Selama ini kapal-kapal besar seperti KM. Kisik Mas yang berukuran panjang sekitar 109 meter dan bobot sebesar 5000 GT, hanya bisa menurunkan barang melalui Pelabuhan Serui atau Pelabuhan Biak dan diseberangkan ke Kabupaten Waropen dengan menggunakan Kapal Kayu atau Kapal Tradisional. Hal ini mengakibatkan harga barang menjadi mahal.

“Keberhasilan ini tentunya berkat kerja sama dan koordinasi yang sangat baik antara Kantor Unit Penyelenggara Pelabuhan (UPP) Waren dengan Pemerintah Kabupaten Waropen sehingga uji coba sandar kapal pengangkut peti kemas ini bisa berjalan dengan baik di pelabuhan Waren,” terang Nurdin.

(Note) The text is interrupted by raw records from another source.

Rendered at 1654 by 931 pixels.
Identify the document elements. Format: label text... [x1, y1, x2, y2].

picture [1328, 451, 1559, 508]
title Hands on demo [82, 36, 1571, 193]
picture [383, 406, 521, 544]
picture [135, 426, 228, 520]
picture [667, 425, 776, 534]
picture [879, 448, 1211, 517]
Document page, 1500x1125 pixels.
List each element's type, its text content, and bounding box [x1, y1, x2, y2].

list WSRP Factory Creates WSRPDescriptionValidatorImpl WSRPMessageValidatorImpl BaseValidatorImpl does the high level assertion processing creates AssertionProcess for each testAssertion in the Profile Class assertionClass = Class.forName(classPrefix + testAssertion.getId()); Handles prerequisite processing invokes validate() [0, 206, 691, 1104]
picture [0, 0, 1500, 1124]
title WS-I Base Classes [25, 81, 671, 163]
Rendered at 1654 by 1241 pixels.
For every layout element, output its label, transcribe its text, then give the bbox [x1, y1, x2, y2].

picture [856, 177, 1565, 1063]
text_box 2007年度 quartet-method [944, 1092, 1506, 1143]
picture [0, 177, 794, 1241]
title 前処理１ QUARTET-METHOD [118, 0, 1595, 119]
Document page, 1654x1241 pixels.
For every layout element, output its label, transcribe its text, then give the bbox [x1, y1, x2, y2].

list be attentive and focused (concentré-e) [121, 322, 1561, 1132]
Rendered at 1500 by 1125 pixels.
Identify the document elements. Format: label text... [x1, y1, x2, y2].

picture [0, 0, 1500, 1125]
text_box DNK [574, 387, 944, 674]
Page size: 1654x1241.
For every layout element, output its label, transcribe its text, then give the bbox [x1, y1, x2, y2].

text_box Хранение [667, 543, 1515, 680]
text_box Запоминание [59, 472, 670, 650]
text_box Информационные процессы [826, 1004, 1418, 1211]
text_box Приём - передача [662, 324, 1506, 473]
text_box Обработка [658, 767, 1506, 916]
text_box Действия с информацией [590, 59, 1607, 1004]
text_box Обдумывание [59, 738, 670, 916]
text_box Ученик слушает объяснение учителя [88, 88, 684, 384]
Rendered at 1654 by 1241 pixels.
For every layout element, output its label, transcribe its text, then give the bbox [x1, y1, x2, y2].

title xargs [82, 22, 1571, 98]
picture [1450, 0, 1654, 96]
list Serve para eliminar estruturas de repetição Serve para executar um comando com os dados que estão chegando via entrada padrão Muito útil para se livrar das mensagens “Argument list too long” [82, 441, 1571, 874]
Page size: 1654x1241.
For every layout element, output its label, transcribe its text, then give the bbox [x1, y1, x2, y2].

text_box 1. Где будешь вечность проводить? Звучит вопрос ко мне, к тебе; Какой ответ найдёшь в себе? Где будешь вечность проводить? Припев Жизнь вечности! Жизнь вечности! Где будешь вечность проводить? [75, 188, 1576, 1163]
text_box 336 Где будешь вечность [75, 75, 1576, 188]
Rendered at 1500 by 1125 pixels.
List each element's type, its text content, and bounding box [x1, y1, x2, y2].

Kehadiran kapal dengan ukuran besar yang mengangkut barang maupun penumpang melalui Pelabuhan Waren ini akan mendukung perkembangan ekonomi di wilayah Kabupaten Waropen, Provinsi Papua.

“Kemenhub cq Ditjen Hubla melalui UPP Kelas III Waren berharap dengan hadirnya kapal berukuran besar melaui Pelabuhan Waren akan memberikan manfaat yang besar bagi masyarakat terutama dalam mengurangi disparitas harga atau tingkat kesenjangan kemahalan di Kabupaten Waropen, serta mampu memberi peluang besar bagi banyak pihak termasuk penyerapan tenaga kerja,” ujar Nurdin.

Untuk kesiapan uji penyandaran kapal berukuran besar di Pelabuhan Waren, UPP Waren telah melakukan koordinasi selama 10 hari dengan semua pihak terkait, termasuk Pemerintah Kabupaten Waren guna memastikan pelabuhan siap menyandarkan kapal besar dengan baik.

“Keberhasilan Pelabuhan Waren bisa menghadirkan kapal berukuran besar seperti KM Kisik Mas ini menunjukkan bahwa Kementerian Perhubungan cq Direktorat Jenderal Perhubungan Laut sangat peduli atas kelancaran transportasi ke Kabupaten Waropen,” pungkas Nurdin.